NSF Program: ITR-INFORMATION INTEGRATION
Adaptive Fusion of Stochastic Information for Subsurface Imaging of Fractured Vadose Zones
Acknowledgment: NSF Award Number 0430884
NSF Organization: IIS (Division of Information & Intelligent Systems)
NSF Program: ITR-INFORMATION INTEGRATION
Objectives
The objective of this project is to develop technologies that combine a newly developed stochastic information fusion algorithm with dynamic, adaptive, parallel computing technologies to efficiently fuse different types of hydrological and geophysical information. The stochastic algorithm will be implemented on an innovative computing platform to provide a cost-effective monitoring, characterization, and predictive technology for the Vadose zone (VZ, fractured media between land surface and water table).
The technologies are in place that will enable:1) the development of physical scale models for hydro-factures at the University of Iowa, 2) a successful, highly efficient finite difference time-domain electromagnetic modeling algorithm from The Ohio State University, 3) improved algorithm for stochastic inversion of hydrological data from the University of Arizona, and 4) computational and computer science developments from Rutgers University.
P.I.: Tian-Chyi Jim Yeh, University of Arizona Co-P.I.: Salim Hariri, University of Arizona
Co-P.I.: Jeffrey Daniels, Ohio State University Co-P.I.: Walter Illman, University of Iowa
Co-P.I.: Anton Kruger, University of Iowa Co-P.I.: Manish Parashar, Rutgers University
For our purposes, the task components and information flow can be described for each primary task (indicated by the green pentagons) as follows:
I. Experiment: The experiment is stand-alone.

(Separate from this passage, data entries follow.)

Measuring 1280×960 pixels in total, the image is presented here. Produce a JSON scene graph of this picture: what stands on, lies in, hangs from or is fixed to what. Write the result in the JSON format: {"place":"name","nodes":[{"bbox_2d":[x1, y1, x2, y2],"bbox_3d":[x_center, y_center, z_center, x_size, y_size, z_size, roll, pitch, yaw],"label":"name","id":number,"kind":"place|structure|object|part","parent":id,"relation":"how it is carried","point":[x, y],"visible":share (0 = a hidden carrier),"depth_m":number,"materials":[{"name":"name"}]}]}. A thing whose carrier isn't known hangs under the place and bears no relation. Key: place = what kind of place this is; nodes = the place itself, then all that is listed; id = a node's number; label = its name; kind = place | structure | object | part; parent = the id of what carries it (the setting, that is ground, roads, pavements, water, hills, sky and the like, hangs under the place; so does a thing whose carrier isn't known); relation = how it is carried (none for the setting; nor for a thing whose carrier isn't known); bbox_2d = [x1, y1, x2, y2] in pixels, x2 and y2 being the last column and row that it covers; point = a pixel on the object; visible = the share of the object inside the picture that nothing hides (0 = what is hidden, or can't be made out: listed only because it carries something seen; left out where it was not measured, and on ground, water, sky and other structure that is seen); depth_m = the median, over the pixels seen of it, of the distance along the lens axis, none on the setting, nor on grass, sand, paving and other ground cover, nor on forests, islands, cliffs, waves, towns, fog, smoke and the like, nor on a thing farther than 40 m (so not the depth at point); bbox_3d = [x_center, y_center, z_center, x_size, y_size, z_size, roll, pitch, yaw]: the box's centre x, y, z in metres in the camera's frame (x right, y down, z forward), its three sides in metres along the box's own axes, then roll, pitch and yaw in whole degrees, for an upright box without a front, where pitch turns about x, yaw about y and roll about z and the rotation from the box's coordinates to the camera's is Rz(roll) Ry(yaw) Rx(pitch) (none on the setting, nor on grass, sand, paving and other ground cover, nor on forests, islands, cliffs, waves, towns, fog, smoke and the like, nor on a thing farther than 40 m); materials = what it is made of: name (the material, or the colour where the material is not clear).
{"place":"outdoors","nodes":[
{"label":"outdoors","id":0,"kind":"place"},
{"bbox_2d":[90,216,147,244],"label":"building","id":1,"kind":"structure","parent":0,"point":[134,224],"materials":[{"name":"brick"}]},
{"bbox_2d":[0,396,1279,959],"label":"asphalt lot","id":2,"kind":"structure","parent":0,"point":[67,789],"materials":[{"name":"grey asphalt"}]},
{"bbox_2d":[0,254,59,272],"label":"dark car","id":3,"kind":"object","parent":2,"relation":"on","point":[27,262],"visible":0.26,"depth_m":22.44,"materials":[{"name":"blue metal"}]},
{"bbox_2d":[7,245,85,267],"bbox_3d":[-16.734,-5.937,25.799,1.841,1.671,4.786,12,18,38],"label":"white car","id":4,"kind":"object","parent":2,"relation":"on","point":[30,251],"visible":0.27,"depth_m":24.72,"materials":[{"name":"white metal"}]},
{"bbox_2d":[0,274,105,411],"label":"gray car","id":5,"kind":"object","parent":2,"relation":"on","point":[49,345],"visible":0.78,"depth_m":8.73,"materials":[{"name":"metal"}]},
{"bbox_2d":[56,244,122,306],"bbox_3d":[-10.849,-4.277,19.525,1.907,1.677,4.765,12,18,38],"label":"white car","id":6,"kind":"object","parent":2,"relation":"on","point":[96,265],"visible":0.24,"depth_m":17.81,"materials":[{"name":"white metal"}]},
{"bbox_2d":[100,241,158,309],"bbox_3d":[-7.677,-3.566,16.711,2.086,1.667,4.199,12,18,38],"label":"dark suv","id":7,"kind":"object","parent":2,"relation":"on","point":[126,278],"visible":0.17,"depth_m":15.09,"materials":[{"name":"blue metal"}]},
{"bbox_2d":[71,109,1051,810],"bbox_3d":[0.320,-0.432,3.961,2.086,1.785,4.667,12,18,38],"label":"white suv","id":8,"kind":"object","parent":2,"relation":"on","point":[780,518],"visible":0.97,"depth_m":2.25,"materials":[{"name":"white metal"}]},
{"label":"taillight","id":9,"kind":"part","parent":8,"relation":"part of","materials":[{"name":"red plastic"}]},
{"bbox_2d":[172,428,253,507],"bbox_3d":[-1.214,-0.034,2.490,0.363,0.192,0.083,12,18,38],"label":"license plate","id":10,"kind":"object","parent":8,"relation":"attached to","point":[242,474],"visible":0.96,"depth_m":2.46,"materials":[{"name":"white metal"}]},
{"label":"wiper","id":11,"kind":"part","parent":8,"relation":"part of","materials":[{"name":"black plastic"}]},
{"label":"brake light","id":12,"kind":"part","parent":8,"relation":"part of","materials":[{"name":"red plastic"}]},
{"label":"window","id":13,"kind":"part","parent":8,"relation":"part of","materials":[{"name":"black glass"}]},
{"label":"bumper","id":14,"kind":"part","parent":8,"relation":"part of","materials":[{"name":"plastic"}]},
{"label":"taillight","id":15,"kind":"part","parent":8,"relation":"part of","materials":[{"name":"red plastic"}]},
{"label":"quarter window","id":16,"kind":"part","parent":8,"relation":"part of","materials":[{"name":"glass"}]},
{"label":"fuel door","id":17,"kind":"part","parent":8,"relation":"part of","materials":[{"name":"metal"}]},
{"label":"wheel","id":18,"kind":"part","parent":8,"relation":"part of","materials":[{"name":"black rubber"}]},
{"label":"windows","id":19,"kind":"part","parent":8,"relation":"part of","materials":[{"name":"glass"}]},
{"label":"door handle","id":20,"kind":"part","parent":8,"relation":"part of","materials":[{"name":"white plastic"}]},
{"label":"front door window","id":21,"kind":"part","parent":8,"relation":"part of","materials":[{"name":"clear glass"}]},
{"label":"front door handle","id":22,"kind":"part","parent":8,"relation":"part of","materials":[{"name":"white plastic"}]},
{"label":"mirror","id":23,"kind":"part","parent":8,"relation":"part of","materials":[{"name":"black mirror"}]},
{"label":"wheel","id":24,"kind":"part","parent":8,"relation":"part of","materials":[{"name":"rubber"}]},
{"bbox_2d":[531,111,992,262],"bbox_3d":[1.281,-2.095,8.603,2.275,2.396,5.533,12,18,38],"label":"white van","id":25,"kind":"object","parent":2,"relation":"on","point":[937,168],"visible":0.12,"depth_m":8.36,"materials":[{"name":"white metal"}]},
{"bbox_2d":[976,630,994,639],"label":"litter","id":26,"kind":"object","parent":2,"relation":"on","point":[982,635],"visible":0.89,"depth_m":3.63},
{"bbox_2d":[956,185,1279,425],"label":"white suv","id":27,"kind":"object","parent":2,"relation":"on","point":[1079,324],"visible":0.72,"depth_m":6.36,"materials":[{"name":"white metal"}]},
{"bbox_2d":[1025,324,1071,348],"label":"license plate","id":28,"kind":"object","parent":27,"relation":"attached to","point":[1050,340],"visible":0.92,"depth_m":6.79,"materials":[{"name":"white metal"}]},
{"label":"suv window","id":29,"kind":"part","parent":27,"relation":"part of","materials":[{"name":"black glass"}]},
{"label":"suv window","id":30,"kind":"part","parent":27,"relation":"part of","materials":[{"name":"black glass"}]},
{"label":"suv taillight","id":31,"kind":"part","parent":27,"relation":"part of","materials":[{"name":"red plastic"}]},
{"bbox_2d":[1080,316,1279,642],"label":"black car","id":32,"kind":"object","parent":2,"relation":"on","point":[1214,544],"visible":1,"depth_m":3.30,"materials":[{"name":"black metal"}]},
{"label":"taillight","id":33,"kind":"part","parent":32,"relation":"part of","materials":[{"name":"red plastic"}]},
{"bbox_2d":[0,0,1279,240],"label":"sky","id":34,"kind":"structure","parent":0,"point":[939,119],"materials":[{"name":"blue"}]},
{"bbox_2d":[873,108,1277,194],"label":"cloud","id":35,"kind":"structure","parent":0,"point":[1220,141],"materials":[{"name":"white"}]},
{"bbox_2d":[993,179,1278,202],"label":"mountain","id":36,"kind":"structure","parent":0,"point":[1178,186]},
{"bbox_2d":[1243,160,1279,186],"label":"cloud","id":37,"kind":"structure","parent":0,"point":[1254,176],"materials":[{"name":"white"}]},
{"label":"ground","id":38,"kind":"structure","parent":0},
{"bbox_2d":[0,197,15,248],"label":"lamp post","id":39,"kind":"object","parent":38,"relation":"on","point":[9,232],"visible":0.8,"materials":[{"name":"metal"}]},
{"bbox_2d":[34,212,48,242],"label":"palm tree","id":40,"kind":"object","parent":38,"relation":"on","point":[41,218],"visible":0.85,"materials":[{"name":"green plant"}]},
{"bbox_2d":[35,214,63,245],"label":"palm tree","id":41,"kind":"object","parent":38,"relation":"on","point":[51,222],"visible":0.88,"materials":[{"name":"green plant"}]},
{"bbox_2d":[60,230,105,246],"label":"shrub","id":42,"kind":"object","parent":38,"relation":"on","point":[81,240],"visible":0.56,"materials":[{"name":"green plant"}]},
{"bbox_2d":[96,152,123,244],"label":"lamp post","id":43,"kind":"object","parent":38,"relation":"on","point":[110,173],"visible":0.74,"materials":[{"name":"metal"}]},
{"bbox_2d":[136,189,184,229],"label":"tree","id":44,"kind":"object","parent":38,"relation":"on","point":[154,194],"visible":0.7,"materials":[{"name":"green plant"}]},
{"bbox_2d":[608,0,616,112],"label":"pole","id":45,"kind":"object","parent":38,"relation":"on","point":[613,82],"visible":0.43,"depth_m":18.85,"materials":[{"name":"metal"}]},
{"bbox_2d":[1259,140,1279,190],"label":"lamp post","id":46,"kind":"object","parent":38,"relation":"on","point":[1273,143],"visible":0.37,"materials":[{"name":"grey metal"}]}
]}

The fundamental input to the experimental tank is fluid (water) that is pumped into the model. Measurements (geophysical ERT and GPR, and hydrologic tomography) are made continuously after initiation of the experiment. These measurements can stream into the network upon demand from the Interpretation Fusion Controller (IFC).
1. The hydraulic controller injects fluid into the model.
2. Data from geophysical and hydraulic measurements, including time stamp, are stored in addressable sequential data buffers at the experimental site.
3.
Data are accessed upon demand from the
interpretation node (3).
II. Control: The Network (internet, or satellite) is the hub for control and data flow. The heart of the hub is the IFC and a real time display that monitors the model as it is developed and acts as a controller to update and transmit the most recent model realization(s) back to the individual modeling nodes, depicted on the right hand side of Figure 1.
1. Construct basic physical model (size, shape, other fixed parameters from static data base.
2. Monitor and interrupt geophysical and/or hydraulic tomography models. Update and display evolving model output from geophysics and hydraulic tomography measurements.
3. Validate model through hydraulic monitoring display.
4. Provide updated model as exported boundary control for geophysics and hydraulic tomography.